The reply should be an exact transcription of every record.

Source material:
- - - -

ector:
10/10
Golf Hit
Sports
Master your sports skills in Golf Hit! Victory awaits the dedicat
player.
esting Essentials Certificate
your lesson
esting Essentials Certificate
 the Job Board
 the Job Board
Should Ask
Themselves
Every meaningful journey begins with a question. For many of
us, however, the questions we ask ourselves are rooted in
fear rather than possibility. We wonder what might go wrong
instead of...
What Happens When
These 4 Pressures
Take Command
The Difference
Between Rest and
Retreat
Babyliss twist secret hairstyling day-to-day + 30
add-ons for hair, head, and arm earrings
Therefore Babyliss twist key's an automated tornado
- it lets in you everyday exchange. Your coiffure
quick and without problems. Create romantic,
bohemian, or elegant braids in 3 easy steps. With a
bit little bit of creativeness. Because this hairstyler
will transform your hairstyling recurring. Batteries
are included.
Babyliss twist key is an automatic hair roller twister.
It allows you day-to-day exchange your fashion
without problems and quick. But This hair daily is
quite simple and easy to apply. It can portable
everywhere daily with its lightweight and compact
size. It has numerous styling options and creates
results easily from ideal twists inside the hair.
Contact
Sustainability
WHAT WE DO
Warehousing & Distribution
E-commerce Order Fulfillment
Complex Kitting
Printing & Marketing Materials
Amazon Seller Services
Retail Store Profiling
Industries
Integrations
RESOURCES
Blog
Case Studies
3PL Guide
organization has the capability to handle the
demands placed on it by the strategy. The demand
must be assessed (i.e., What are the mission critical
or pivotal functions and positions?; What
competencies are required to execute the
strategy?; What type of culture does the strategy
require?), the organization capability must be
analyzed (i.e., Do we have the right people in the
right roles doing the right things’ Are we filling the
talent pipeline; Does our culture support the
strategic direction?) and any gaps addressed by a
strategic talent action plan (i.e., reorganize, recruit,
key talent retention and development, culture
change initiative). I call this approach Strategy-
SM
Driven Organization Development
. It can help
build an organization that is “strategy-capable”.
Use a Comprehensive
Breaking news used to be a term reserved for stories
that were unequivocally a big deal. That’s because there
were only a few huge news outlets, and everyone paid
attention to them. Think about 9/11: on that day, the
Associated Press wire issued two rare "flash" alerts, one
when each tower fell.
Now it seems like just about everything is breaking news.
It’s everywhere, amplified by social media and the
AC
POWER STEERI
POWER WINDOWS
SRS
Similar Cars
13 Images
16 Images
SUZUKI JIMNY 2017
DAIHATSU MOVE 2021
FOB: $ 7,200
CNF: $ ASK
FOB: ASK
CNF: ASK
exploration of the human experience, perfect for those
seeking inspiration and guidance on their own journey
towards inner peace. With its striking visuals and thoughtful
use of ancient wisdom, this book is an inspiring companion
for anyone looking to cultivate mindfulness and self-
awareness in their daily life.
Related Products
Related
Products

- - - -

Completed exercise:
ector:
10/10
Golf Hit
Sports
Master your sports skills in Golf Hit! Victory awaits the dedicat
player.
esting Essentials Certificate
your lesson
esting Essentials Certificate
 the Job Board
 the Job Board
Should Ask
Themselves
Every meaningful journey begins with a question. For many of
us, however, the questions we ask ourselves are rooted in
fear rather than possibility. We wonder what might go wrong
instead of...
What Happens When
These 4 Pressures
Take Command
The Difference
Between Rest and
Retreat
Babyliss twist secret hairstyling day-to-day + 30
add-ons for hair, head, and arm earrings
Therefore Babyliss twist key's an automated tornado
- it lets in you everyday exchange. Your coiffure
quick and without problems. Create romantic,
bohemian, or elegant braids in 3 easy steps. With a
bit little bit of creativeness. Because this hairstyler
will transform your hairstyling recurring. Batteries
are included.
Babyliss twist key is an automatic hair roller twister.
It allows you day-to-day exchange your fashion
without problems and quick. But This hair daily is
quite simple and easy to apply. It can portable
everywhere daily with its lightweight and compact
size. It has numerous styling options and creates
results easily from ideal twists inside the hair.
Contact
Sustainability
WHAT WE DO
Warehousing & Distribution
E-commerce Order Fulfillment
Complex Kitting
Printing & Marketing Materials
Amazon Seller Services
Retail Store Profiling
Industries
Integrations
RESOURCES
Blog
Case Studies
3PL Guide
organization has the capability to handle the
demands placed on it by the strategy. The demand
must be assessed (i.e., What are the mission critical
or pivotal functions and positions?; What
competencies are required to execute the
strategy?; What type of culture does the strategy
require?), the organization capability must be
analyzed (i.e., Do we have the right people in the
right roles doing the right things’ Are we filling the
talent pipeline; Does our culture support the
strategic direction?) and any gaps addressed by a
strategic talent action plan (i.e., reorganize, recruit,
key talent retention and development, culture
change initiative). I call this approach Strategy-
SM
Driven Organization Development
. It can help
build an organization that is “strategy-capable”.
Use a Comprehensive
Breaking news used to be a term reserved for stories
that were unequivocally a big deal. That’s because there
were only a few huge news outlets, and everyone paid
attention to them. Think about 9/11: on that day, the
Associated Press wire issued two rare "flash" alerts, one
when each tower fell.
Now it seems like just about everything is breaking news.
It’s everywhere, amplified by social media and the
AC
POWER STEERI
POWER WINDOWS
SRS
Similar Cars
13 Images
16 Images
SUZUKI JIMNY 2017
DAIHATSU MOVE 2021
FOB: $ 7,200
CNF: $ ASK
FOB: ASK
CNF: ASK
exploration of the human experience, perfect for those
seeking inspiration and guidance on their own journey
towards inner peace. With its striking visuals and thoughtful
use of ancient wisdom, this book is an inspiring companion
for anyone looking to cultivate mindfulness and self-
awareness in their daily life.
Related Products
Related
Products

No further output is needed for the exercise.